====== READING TEXT ======

Youth data:            Age
Survived     
0         127
1          73

youngAdult data:            Age
Survived     
0         193
1         129

oldAdult data:            Age
Survived     
0          62
1          42

Senior data:            Age
Survived     
0           9

In [18]:
youth.sum()
Out[18]:
Age    200
dtype: int64

Chi-Squared test of Independence

for this test I need to have the observed value for each category and the expected value
chi^2 = sum( (f_obs-f_exp)^2 / f_exp )
f_obs is the observed value and f_exp is the expected value
In [19]:
# organize the data for chi square test

age_cats = [children, youth, young_adult, old_adult, senior]
age_cats_labels = ['children', 'youth', 'young_adult', 'old_adult', 'senior']
survived = [cat.iloc[1]['Age'] if len(cat)>1 else 0 for cat in age_cats]
notsurvived = [cat.iloc[0]['Age'] for cat in age_cats]

age_observed_df = pd.DataFrame(data = {
                'survived' : survived,
                'notsurvived' : notsurvived
               }, index = age_cats_labels)
N = sum(age_observed_df.sum(axis=1)) # total number
cats_count = age_observed_df.sum(axis=1) # number of passengers for each category
# calculating the expected value for each category

def generate_expected_df(observed_df):
    N = sum(observed_df.sum(axis=1)) # total number
    # calculating the expected value for each category
    expected_df = pd.DataFrame(data = {
                    'survived' : (observed_df.sum(axis=1)/N) * observed_df.sum()['survived'],
                    'notsurvived' : (observed_df.sum(axis=1)/N) * observed_df.sum()['notsurvived']
    })
    return expected_df

age_expected_df = generate_expected_df(age_observed_df)
In [20]:
age_observed_df.sum()
Out[20]:
survived       289
notsurvived    423
dtype: int64
In [21]:
age_expected_df.sum()
Out[21]:
survived       289.0
notsurvived    423.0
dtype: float64
In [22]:
# calculating chi squared
chi2 = (((age_observed_df - age_expected_df)**2) / age_expected_df).values.sum()

Calcuating chi square using python scipy library

In [23]:
# import scipy.stats
import scipy.stats as st
In [24]:
# function that calculates chi square
def calc_chi2(observed_df, expected_df):
    f_obs = list(observed_df['survived']) + list(observed_df['notsurvived'])

======

### WORK INSTRUCTION:
Answer these questions about the chi-squared notebook excerpt:
1. What Age value does youth.sum() return?
2. What totals for survived and notsurvived does age_observed_df.sum() output?
3. Which module is imported under the alias st?

====== DATA ======

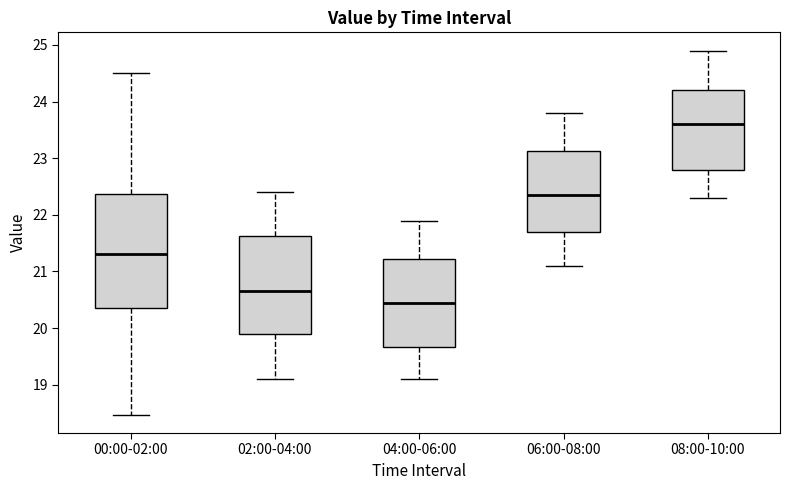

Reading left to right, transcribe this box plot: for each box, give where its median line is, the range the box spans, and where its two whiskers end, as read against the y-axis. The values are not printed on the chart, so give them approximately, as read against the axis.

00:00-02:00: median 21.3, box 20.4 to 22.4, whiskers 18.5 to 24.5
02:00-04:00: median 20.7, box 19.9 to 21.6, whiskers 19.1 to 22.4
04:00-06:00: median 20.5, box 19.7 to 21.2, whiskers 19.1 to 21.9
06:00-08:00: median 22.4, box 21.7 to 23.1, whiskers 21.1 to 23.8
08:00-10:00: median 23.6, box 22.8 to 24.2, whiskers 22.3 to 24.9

======

### YOUR RESPONSE:
1. 200
2. survived 289, notsurvived 423
3. scipy.stats